According to the model, the investors that secure a guaranteed rate for the output from major RES projects will also commit themselves to have 50 % of their new capacity construction funded through bilateral contracts, and also grant industries 25 % of the new units’ output. Failing to meet that commitment will mean they will lose their beneficial guaranteed rate for their output.
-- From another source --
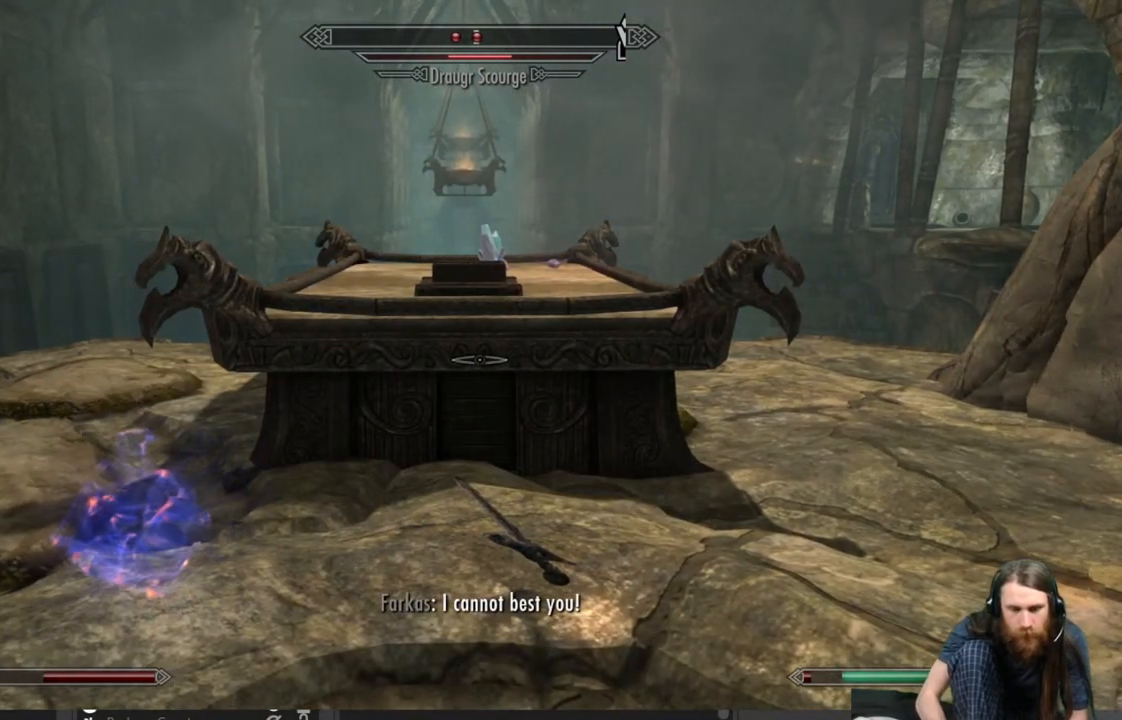
{"buttons": [], "left_stick": "center", "right_stick": "center", "events": []}
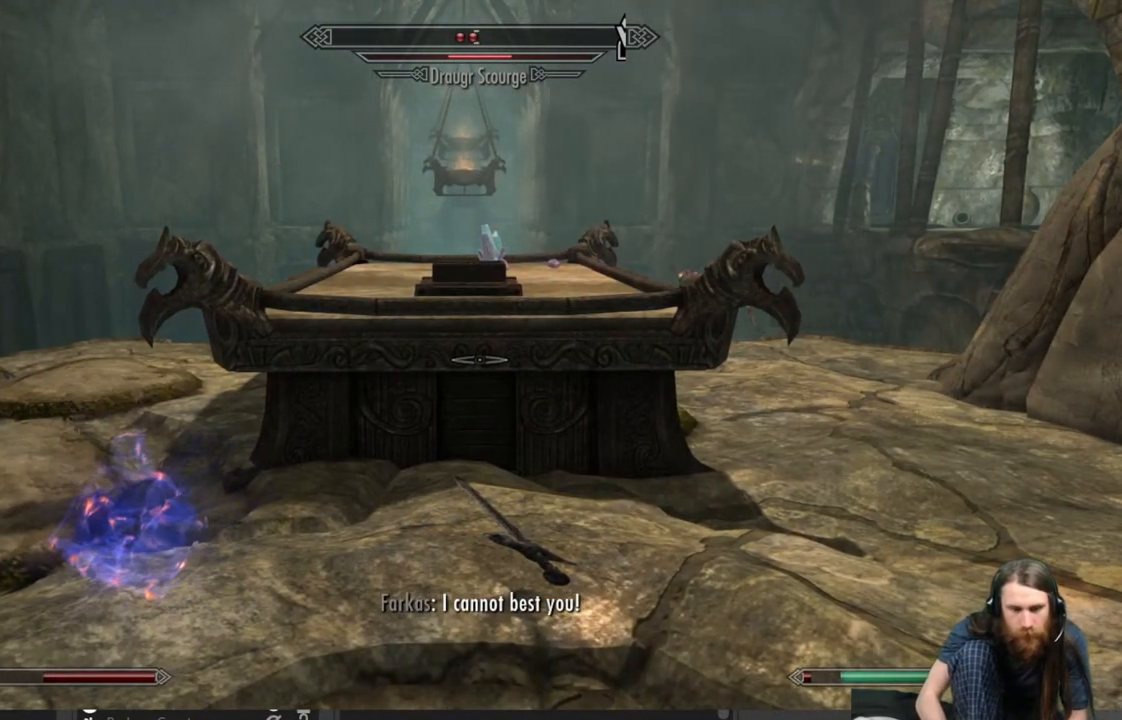
{"buttons": [], "left_stick": "center", "right_stick": "center", "events": [[67, "L2", "down"], [383, "L2", "up"]]}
In practice, this means that of the new RES capacity totaling 4.2 GW, that the European Commission has approved up to 2025, 2.1 GW can proceed via bilateral contracts with clients. That way the industry and electricity suppliers will be able to cover a significant share of their needs at fixed rates, thus offsetting fluctuations in the wholesale market. The current energy crisis has highlighted the significance of that tool in the formation of the final cost of electricity for both residential and commercial consumers. In Greece, all electricity consumed in the country goes through the energy exchange, with consumers bearing the increased costs, while in other countries where the bilateral contracts are extensively used that amount ranges between 40 and 60 %.
However, the new model will not be ready for the first tender scheduled for next month, which will offer 600 MW in wind and solar capacity. The aim is for the new model to be ready for the next tender, which is also expected within 2022.